Deux décollages, deux sites, un seul objectif

En l'espace de moins de quarante-huit heures, SpaceX a orchestré deux missions Starlink depuis des sites distincts du territoire américain. Le 10 août 2026, un Falcon 9 s'élançait depuis le pas de tir 40 de la Cape Canaveral Space Force Station, en Floride, à 12h20 heure locale (16h20 UTC), emportant vingt-neuf satellites en orbite basse. Il s'agissait de la mission Starlink 10-19, enregistrée comme le 72e vol de satellites internet haut débit réalisé par SpaceX cette année.

Moins de deux jours plus tard, c'est la base de Vandenberg Space Force Base, en Californie, qui accueillait le décollage du Falcon 9 de la mission Starlink 17-49. Le lanceur a quitté le pad 4E au cours d'une fenêtre de tir ouverte à 19h00 heure du Pacifique (02h00 UTC), cette fois avec vingt-quatre satellites à bord. Cette mission constituait le 73e vol Starlink de l'année.

Une cadence qui reconfigure l'industrie spatiale

Ces deux missions s'inscrivent dans une stratégie de déploiement massif et systématique que SpaceX mène depuis plusieurs années. En atteignant le 73e lancement Starlink en moins de huit mois, l'entreprise d'Elon Musk maintient un rythme moyen supérieur à deux vols dédiés à la constellation par semaine. Un niveau de fréquence opérationnelle que nulle autre organisation — publique ou privée — n'approche actuellement dans le secteur des lancements orbitaux.

Cette performance repose sur plusieurs piliers techniques : la réutilisation systématique des premiers étages du Falcon 9, des équipes de préparation rodées, et une infrastructure répartie sur plusieurs sites de lancement afin d'éviter les goulots d'étranglement. La multiplication des sites actifs — Floride et Californie pour les seuls tirs Starlink — permet à SpaceX de jouer sur la complémentarité des fenêtres de tir et des inclinaisons orbitales visées.

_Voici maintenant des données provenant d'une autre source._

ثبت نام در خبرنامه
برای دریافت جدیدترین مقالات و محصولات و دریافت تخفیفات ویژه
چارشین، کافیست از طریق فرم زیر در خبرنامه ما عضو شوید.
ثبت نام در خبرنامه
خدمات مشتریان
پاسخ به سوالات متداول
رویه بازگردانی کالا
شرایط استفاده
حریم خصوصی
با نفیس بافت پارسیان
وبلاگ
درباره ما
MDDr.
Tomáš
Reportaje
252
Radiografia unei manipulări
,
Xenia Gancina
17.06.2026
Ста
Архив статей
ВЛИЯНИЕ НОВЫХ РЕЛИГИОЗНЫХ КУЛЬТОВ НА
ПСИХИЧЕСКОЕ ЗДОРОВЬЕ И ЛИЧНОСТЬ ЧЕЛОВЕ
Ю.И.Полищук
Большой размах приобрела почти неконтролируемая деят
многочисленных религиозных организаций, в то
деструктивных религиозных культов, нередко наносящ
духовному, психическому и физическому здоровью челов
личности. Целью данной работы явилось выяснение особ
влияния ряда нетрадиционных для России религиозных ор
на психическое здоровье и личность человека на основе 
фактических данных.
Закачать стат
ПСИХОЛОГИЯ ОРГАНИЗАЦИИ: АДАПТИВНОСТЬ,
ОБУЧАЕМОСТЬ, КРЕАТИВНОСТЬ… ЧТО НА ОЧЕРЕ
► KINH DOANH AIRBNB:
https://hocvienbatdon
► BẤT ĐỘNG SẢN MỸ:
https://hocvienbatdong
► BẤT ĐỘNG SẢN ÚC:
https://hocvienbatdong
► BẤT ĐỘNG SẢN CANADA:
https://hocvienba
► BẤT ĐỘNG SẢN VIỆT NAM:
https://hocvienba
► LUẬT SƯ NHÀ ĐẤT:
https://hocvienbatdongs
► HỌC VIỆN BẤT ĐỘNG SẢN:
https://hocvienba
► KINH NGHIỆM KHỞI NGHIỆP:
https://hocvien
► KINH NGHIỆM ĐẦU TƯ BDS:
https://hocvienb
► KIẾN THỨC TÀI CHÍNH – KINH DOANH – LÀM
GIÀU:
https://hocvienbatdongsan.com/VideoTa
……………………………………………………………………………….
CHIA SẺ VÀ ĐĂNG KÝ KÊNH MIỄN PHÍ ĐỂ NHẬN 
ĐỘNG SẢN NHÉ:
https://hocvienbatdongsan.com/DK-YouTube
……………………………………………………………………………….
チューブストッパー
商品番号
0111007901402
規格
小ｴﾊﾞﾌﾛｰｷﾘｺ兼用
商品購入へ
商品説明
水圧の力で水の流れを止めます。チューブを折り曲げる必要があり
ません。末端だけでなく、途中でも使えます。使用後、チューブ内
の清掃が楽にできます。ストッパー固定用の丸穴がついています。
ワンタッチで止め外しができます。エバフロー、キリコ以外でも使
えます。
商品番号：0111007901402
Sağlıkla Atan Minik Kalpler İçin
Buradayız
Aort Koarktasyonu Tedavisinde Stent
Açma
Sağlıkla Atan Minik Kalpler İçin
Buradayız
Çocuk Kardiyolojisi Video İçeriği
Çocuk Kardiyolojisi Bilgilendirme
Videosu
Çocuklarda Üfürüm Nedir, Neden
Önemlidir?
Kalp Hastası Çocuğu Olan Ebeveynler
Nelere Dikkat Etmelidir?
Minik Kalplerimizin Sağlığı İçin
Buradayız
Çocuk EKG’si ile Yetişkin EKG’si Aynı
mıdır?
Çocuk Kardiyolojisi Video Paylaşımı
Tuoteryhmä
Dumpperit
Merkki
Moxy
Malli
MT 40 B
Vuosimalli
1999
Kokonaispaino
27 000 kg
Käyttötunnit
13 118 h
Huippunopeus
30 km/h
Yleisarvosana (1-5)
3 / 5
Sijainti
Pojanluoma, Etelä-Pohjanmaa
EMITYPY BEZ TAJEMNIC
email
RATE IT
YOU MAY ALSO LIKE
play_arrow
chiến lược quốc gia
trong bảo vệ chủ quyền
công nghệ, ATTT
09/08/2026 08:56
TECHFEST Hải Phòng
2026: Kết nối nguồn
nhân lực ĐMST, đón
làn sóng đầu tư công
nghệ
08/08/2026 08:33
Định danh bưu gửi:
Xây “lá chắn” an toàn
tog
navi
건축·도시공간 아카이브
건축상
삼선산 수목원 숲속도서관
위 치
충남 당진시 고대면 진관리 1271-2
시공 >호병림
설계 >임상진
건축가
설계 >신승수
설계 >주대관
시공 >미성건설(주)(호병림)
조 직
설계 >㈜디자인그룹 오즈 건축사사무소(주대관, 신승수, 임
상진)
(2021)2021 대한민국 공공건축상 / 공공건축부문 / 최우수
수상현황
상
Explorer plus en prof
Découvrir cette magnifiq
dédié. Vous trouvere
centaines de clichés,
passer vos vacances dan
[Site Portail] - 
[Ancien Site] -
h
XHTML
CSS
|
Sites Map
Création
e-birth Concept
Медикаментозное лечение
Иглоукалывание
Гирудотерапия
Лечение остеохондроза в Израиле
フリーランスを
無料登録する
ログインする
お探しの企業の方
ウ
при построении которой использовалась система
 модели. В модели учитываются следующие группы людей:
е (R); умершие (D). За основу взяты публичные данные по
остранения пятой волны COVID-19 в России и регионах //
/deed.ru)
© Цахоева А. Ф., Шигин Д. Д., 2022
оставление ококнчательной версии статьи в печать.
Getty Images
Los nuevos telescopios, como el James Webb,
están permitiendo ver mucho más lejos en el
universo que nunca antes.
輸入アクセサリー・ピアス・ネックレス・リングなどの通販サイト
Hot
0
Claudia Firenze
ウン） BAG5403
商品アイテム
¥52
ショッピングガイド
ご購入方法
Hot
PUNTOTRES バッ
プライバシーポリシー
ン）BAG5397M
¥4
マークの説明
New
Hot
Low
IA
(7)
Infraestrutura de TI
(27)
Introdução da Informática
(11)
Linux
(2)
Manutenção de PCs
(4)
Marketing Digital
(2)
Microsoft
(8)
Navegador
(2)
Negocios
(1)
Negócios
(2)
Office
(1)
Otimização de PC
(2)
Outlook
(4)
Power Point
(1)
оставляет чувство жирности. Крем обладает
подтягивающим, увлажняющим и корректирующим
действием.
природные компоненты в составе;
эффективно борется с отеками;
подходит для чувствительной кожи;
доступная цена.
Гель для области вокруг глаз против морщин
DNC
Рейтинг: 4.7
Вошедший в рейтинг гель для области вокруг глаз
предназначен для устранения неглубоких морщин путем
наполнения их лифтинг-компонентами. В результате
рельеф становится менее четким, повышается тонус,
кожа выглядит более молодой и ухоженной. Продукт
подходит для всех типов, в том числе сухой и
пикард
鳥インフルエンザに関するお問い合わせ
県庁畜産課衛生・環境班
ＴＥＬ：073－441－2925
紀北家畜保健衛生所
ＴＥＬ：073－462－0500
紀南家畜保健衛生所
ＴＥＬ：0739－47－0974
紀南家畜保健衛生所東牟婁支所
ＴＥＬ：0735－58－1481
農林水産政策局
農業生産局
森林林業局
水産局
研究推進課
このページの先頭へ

La constellation Starlink compte désormais plusieurs milliers de satellites actifs en orbite basse terrestre, offrant un service de connectivité internet à des utilisateurs répartis sur tous les continents. SpaceX continue d'étoffer ce réseau pour améliorer les débits disponibles, réduire la latence et étendre la couverture vers des zones encore peu desservies, notamment dans les régions polaires et les marchés émergents.

Quel impact sur le paysage concurrentiel ?

Face à cette cadence, les concurrents peinent à se positionner. Amazon, avec son projet Kuiper, n'a pas encore atteint une phase de déploiement à grande échelle comparable. OneWeb, racheté et rebaptisé Eutelsat OneWeb, opère une constellation de taille plus modeste. En Europe, Arianespace et ses partenaires institutionnels observent cette dynamique avec attention, dans un contexte où le lanceur Ariane 6 cherche à s'imposer sur le marché commercial.

La question qui se pose désormais n'est plus de savoir si SpaceX peut tenir ce rythme, mais jusqu'où la constellation devra croître avant que le marché de l'internet par satellite atteigne sa maturité. Les régulateurs, notamment la Federal Communications Commission aux États-Unis, suivent de près les implications en matière de gestion du spectre et de durabilité orbitale.